French Rapeseed Farmers Losing War on Bugs After Pesticide Ban

(Bloomberg) -- French farmers are getting so tired of beetles chomping on their rapeseed that some of them may decide to further shy away from the crop.

On top of last year’s drought that curbed French plantings to a 14-year low, bug attacks have become harder to fight amid a ban on certain pesticides. The situation has become so bad that 35% to 40% of this year’s crop will be lost in the Burgundy region in east-central France, said Francois Farges, deputy director at Cerevia, a union of cooperatives.

French Rapeseed Farmers Losing War on Bugs After Pesticide Ban

Rapeseed farmers in France, which vies with Germany as the European Union’s top producer, are facing bigger challenges in protecting crops from pests after an EU ban on neonicotinoids, insecticides linked to harming bees. If an adequate alternative solution isn’t found, growers will shy away from the crop in future, according to Vivescia, one of France’s top cooperatives.

“In some areas around Dijon, where rapeseed has been sown for years, they have more and more problems with insects,” Vivescia Chairman Christoph Bueren said in a phone interview earlier this month. “This could be a long-term threat if we don’t find new pesticides.”

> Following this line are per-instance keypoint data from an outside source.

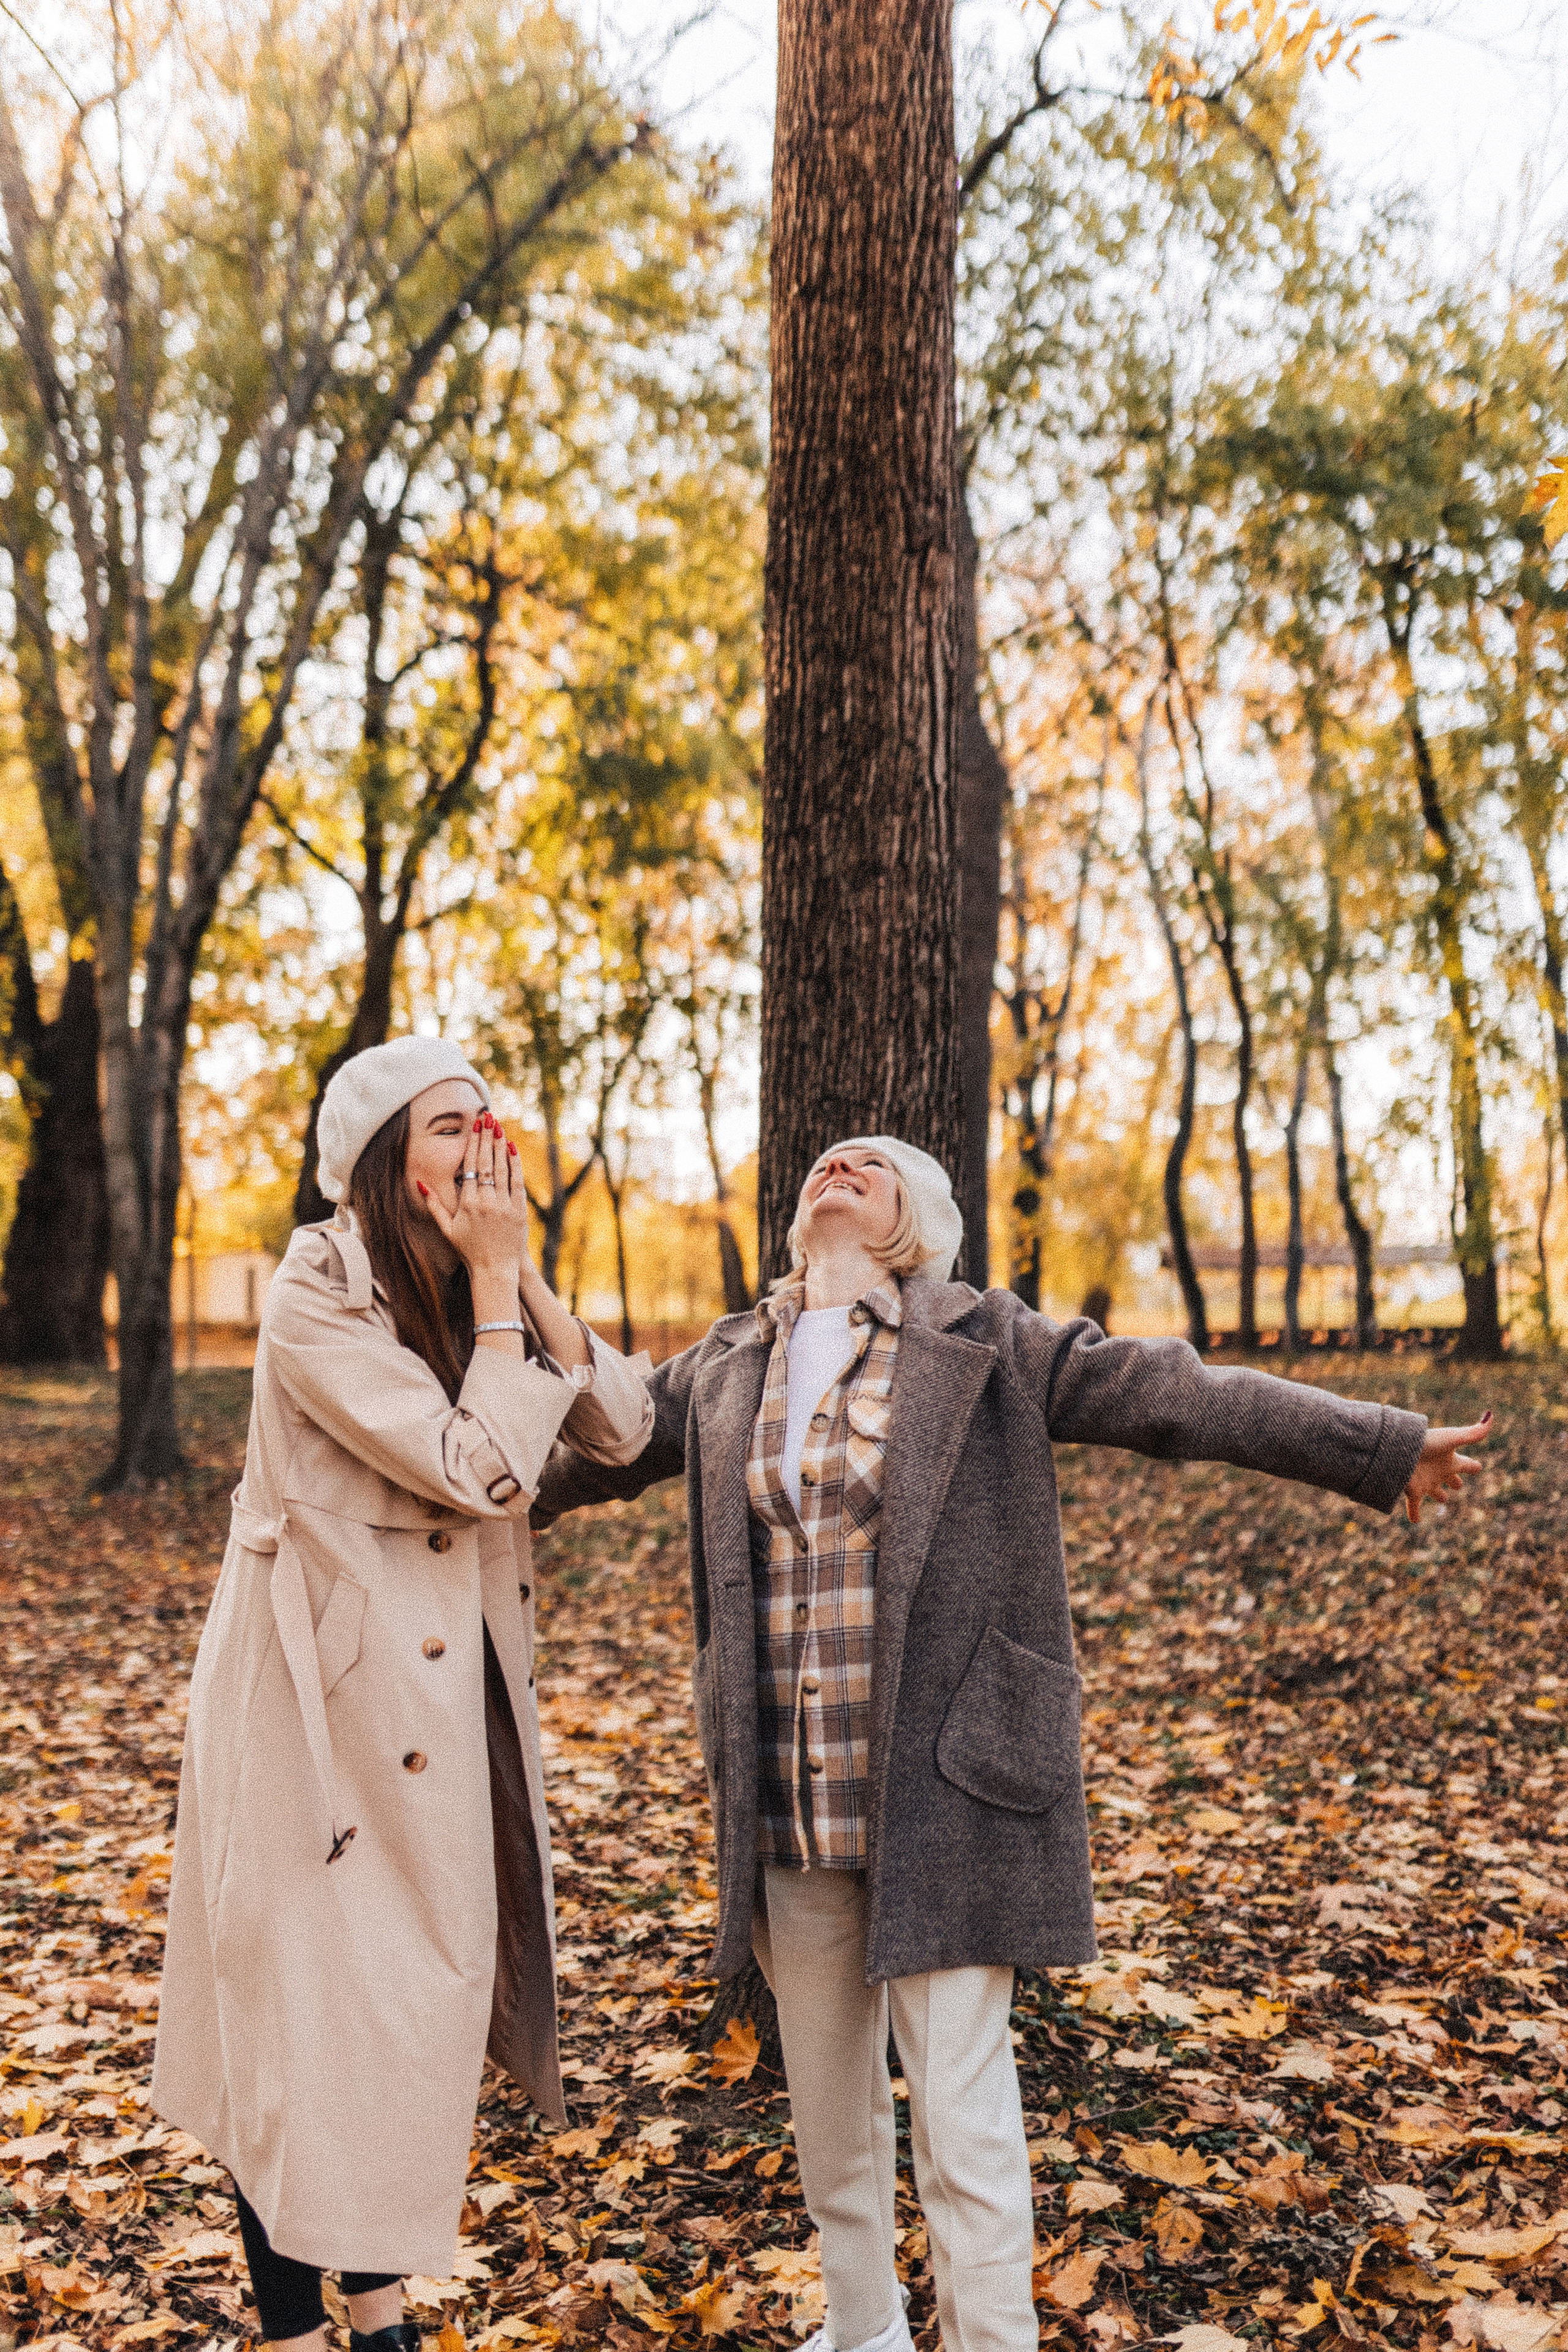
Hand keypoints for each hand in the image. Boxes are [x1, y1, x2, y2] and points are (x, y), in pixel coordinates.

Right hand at [418, 1111, 529, 1290]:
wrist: (495, 1269)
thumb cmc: (468, 1249)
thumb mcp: (446, 1228)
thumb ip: (434, 1205)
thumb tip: (420, 1183)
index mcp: (467, 1204)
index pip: (471, 1166)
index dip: (474, 1144)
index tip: (476, 1127)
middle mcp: (486, 1202)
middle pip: (487, 1163)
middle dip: (487, 1137)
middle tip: (488, 1117)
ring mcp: (504, 1206)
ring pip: (503, 1169)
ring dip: (501, 1146)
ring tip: (499, 1126)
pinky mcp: (518, 1211)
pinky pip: (517, 1183)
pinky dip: (515, 1165)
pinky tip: (513, 1149)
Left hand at [1401, 1412, 1491, 1523]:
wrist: (1398, 1451)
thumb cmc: (1426, 1443)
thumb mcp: (1452, 1438)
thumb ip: (1472, 1433)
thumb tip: (1490, 1416)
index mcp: (1449, 1460)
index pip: (1466, 1464)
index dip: (1472, 1466)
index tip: (1477, 1468)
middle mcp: (1438, 1471)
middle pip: (1450, 1477)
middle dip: (1454, 1480)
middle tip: (1458, 1484)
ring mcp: (1426, 1482)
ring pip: (1435, 1491)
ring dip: (1439, 1495)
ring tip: (1443, 1499)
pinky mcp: (1413, 1491)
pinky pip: (1414, 1506)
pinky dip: (1415, 1513)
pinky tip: (1415, 1521)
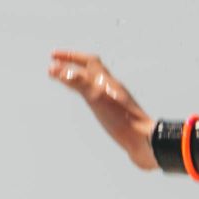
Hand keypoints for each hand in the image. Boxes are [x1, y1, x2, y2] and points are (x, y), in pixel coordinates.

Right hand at [48, 50, 157, 170]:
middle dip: (74, 66)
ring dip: (81, 81)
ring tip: (69, 83)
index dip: (70, 56)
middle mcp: (113, 89)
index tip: (53, 56)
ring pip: (97, 86)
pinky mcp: (119, 117)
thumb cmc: (122, 119)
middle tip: (56, 68)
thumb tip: (56, 68)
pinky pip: (101, 101)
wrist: (145, 142)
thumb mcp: (96, 97)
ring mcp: (117, 103)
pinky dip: (91, 97)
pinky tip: (90, 105)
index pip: (88, 61)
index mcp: (108, 82)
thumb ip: (77, 81)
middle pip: (93, 71)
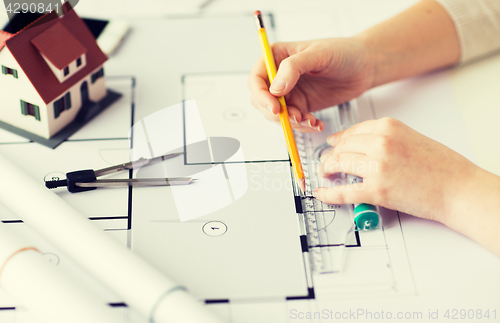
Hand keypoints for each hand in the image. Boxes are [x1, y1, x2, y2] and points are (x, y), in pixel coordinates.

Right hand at [248, 38, 373, 131]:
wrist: (365, 66)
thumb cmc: (343, 52)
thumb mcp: (318, 54)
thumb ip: (293, 68)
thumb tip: (275, 89)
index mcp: (276, 57)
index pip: (256, 79)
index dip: (261, 96)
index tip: (275, 107)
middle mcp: (279, 76)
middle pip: (262, 101)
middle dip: (277, 113)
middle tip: (295, 118)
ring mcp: (290, 92)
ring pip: (277, 115)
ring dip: (291, 123)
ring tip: (311, 121)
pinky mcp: (301, 105)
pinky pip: (294, 122)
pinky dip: (303, 126)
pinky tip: (317, 124)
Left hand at [313, 118, 478, 225]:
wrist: (458, 188)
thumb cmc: (441, 166)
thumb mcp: (411, 138)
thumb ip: (386, 139)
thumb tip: (361, 145)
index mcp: (388, 127)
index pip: (352, 131)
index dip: (338, 140)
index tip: (333, 145)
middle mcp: (380, 143)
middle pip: (341, 147)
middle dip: (331, 156)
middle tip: (327, 163)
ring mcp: (377, 166)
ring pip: (337, 164)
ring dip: (327, 170)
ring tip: (326, 174)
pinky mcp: (376, 190)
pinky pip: (343, 191)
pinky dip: (328, 193)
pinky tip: (321, 193)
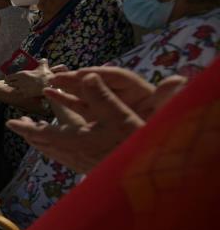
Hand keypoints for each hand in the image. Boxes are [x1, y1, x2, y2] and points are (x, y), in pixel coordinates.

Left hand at [5, 60, 67, 97]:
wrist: (49, 85)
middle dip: (10, 83)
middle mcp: (20, 82)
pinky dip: (22, 93)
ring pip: (14, 89)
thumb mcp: (43, 67)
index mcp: (21, 74)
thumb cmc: (45, 75)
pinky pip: (21, 94)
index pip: (9, 77)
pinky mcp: (26, 95)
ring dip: (15, 88)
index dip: (8, 78)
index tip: (8, 78)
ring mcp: (22, 89)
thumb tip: (43, 59)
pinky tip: (24, 92)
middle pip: (10, 84)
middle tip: (12, 83)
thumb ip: (42, 62)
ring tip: (18, 87)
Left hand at [5, 70, 186, 172]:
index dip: (25, 128)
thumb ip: (102, 96)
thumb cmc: (135, 144)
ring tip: (36, 132)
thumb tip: (88, 75)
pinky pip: (64, 157)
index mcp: (75, 141)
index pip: (42, 134)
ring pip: (54, 152)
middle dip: (30, 133)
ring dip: (42, 140)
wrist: (147, 177)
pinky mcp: (90, 168)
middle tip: (19, 124)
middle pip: (44, 144)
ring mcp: (81, 164)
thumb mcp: (120, 115)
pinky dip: (56, 148)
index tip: (10, 123)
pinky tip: (62, 146)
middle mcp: (74, 154)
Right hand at [46, 67, 186, 120]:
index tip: (82, 74)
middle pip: (98, 81)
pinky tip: (50, 95)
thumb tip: (178, 81)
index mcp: (139, 91)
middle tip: (59, 77)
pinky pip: (80, 105)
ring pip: (85, 92)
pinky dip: (66, 99)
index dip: (100, 74)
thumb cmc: (160, 132)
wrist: (156, 155)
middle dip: (77, 79)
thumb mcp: (163, 115)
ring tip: (50, 84)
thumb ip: (165, 98)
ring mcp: (108, 105)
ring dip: (68, 87)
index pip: (118, 77)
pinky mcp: (99, 116)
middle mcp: (120, 94)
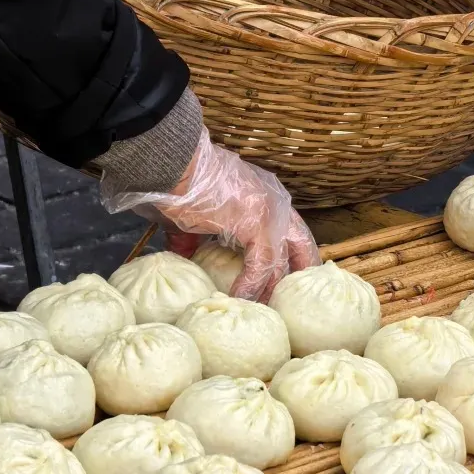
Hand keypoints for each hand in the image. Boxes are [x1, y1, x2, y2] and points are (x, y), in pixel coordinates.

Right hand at [102, 127, 319, 300]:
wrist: (172, 161)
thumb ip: (194, 240)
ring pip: (282, 261)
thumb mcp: (193, 217)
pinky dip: (251, 285)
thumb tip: (185, 260)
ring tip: (261, 311)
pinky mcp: (258, 223)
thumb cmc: (179, 182)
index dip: (292, 260)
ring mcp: (270, 213)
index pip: (291, 233)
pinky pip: (261, 265)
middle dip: (297, 276)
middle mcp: (276, 203)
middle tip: (288, 304)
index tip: (287, 284)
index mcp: (266, 197)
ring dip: (271, 289)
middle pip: (301, 246)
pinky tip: (239, 298)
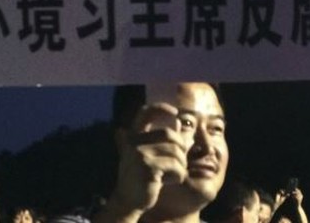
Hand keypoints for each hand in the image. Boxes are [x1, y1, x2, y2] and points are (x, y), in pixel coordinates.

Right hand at [97, 103, 187, 222]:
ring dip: (181, 165)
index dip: (161, 108)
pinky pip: (176, 167)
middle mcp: (134, 142)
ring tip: (173, 174)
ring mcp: (139, 154)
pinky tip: (171, 181)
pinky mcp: (148, 168)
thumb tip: (179, 122)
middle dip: (181, 148)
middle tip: (179, 162)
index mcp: (133, 137)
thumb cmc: (143, 177)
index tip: (175, 113)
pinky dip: (179, 176)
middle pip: (170, 135)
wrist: (128, 201)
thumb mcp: (150, 155)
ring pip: (176, 152)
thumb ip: (162, 140)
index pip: (145, 112)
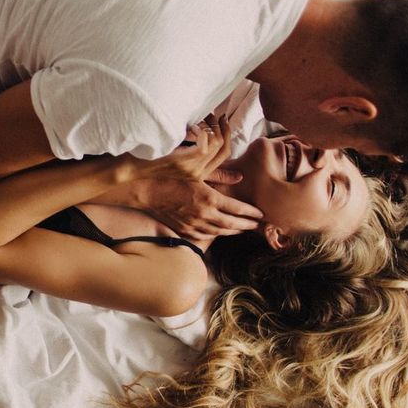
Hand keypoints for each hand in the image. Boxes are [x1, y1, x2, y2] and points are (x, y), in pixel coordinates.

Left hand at [131, 114, 233, 183]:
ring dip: (210, 126)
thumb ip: (190, 144)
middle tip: (214, 115)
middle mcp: (199, 173)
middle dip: (222, 128)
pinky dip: (200, 131)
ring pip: (216, 144)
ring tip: (201, 117)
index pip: (226, 153)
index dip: (227, 133)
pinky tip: (191, 125)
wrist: (131, 167)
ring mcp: (192, 170)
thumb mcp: (175, 151)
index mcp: (200, 173)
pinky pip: (204, 145)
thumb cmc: (150, 154)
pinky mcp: (184, 163)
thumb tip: (204, 124)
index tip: (221, 119)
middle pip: (225, 148)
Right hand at [137, 178, 262, 240]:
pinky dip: (217, 234)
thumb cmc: (171, 176)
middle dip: (247, 225)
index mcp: (209, 198)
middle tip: (258, 225)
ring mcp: (194, 225)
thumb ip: (220, 174)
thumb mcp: (197, 171)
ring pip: (220, 232)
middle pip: (232, 224)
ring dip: (234, 231)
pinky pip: (206, 236)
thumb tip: (239, 177)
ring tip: (243, 229)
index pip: (237, 208)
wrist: (146, 191)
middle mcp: (204, 214)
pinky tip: (221, 232)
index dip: (251, 212)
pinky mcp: (185, 230)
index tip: (260, 213)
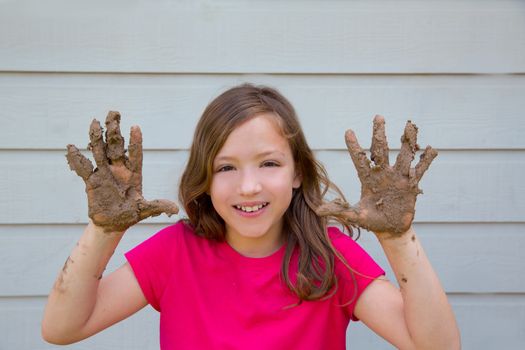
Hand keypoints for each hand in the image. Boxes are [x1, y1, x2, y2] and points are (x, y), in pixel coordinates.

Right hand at [66, 111, 178, 232]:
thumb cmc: (130, 215)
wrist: (112, 224)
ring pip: (100, 151)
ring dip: (97, 138)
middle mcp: (119, 170)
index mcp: (134, 174)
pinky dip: (76, 159)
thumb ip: (157, 206)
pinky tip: (70, 148)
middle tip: (114, 114)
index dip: (135, 141)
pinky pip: (83, 168)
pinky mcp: (92, 181)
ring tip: (94, 122)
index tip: (135, 127)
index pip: (136, 154)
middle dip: (115, 131)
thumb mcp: (144, 210)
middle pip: (116, 147)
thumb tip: (175, 209)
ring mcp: (105, 173)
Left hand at [316, 115, 436, 236]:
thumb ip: (339, 210)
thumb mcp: (355, 216)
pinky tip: (432, 150)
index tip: (348, 131)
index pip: (359, 159)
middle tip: (378, 117)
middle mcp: (382, 173)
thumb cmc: (371, 221)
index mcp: (367, 179)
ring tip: (409, 126)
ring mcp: (398, 177)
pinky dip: (426, 160)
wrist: (390, 229)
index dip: (354, 146)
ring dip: (407, 141)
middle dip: (379, 134)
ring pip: (403, 155)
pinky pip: (420, 170)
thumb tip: (317, 209)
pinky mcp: (411, 185)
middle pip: (381, 150)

The EU banned some neonicotinoids in 2013 for use on rapeseed, sunflowers and corn, and last year widened restrictions to usage everywhere except greenhouses, expanding the impact to crops like sugar beet. Companies that make the pesticides, which include Bayer AG and Syngenta AG, have said the restrictions aren’t warranted.

Falling Output

The rapeseed woes aren’t confined to France. Agricultural cooperatives group DRV expects the smallest German harvest since 1998 and the European Commission forecasts the bloc’s output to fall 6.4% this year to 18.74 million tons. That means the EU will need large imports this year, seeking supplies mostly from Ukraine and Canada, Michel Portier, who heads French farm consultant Agritel, said this month.

Europe’s shrinking crop has helped support prices, with futures in Paris up about 5% from a low in early March to 367.50 euros ($418) a ton.

Growers in Vivescia’s area have lost 20% to 50% of their rapeseed fields, and many have replaced the crop with spring barley this season, Bueren said. In the long term, farmers who rotate between wheat, winter barley and rapeseed will try to add a fourth crop, he said.

“The trend would be to introduce more crops into the rotation,” said Philippe Heusele, president of lobby group France Export Cereales and general secretary of the French wheat growers association AGPB. “When you have three, you’re more endangered in a way and more exposed to this type of problem.”